Since 2016, Flatiron Health has been collaborating with the FDA to help the agency better understand how RWE, derived from de-identified patient datasets curated from EHRs, can support regulatory decision-making. It has also been assisting biopharma companies in their efforts to incorporate RWE into regulatory filings for post-marketing studies and label expansions.
“Foundation Medicine has a long, productive history of working with the FDA and we expect that to continue as we start to build out our capabilities in this space,” says Braly. “Transparency and guidance from the FDA will go a long way toward helping stakeholders—including Foundation Medicine, Flatiron Health and our biopharma partners—understand the ways we can best collaborate on real-world evidence for regulatory submission purposes.”
Foundation Medicine’s FoundationCORE database holds more than 350,000 patient records and Flatiron Health’s oncology-specific EHR platform represents more than two million cancer patients being treated at 275 cancer clinics nationwide, Braly says. At present, the CGDB includes linked, de-identified data on more than 50,000 patients—demographic, medication history, laboratory testing, outcomes (including survival), genomic findings, variant annotations, and computational biomarkers such as TMB.
The patients represented in CGDB all have advanced cancer, Braly adds, because that is typically what qualifies them to receive genetic testing and have the cost covered by payers. Foundation Medicine’s FDA-approved test is covered for eligible Medicare beneficiaries and at varying levels by private insurers.
Tokenization is used whenever patient information is shared, to safeguard data security and privacy, says Braly. The process turns patient information into de-identified tokens—hashed patient identifiers derived from, but not including, protected health information.
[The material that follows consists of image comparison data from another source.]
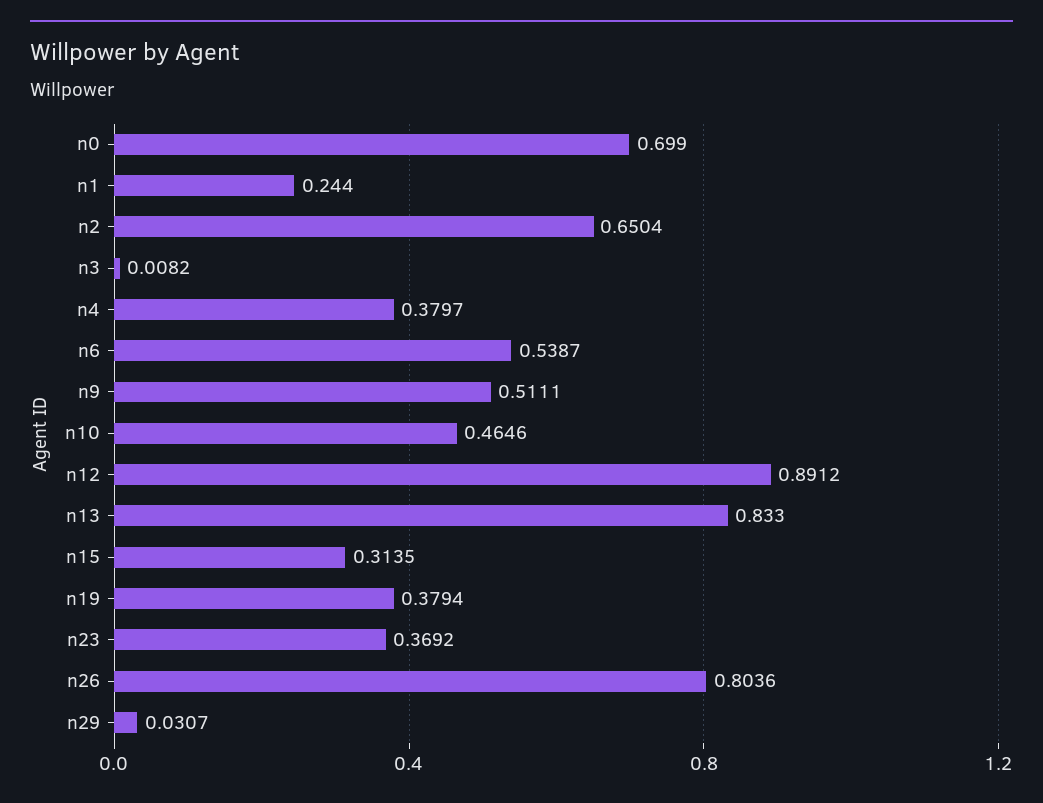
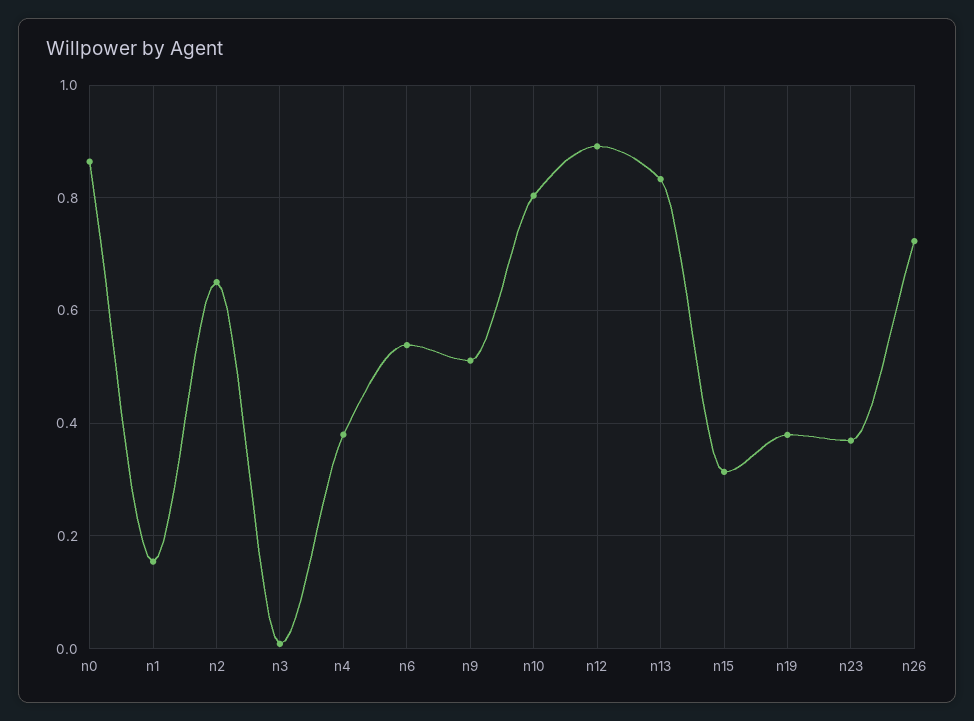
  {
-   "n0": 0.699,
+   "n0": 0.86,
-   "n1": 0.244,
+   "n1": 0.16,
    "n2": 0.6504,
    "n3": 0.0082,
    "n4": 0.3797,
    "n6": 0.5387,
    "n9": 0.5111,
-   "n10": 0.4646,
+   "n10": 0.8,
    "n12": 0.8912,
    "n13": 0.833,
    "n15": 0.3135,
    "n19": 0.3794,
    "n23": 0.3692,
-   "n26": 0.8036,
+   "n26": 0.72
-   "n29": 0.0307
  }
The tokens get “deterministically generated from each patient’s demographic data and overlapped by a third party, Management Science Associates (MSA),” Braly explains. “Deidentified clinical and genomic data are submitted independently to MSA for linkage using the tokens without accessing personal health information. The linked, deidentified database are transferred for analysis with new deidentified tokens replacing the original tokens, preventing relinking to internal identified data sets.”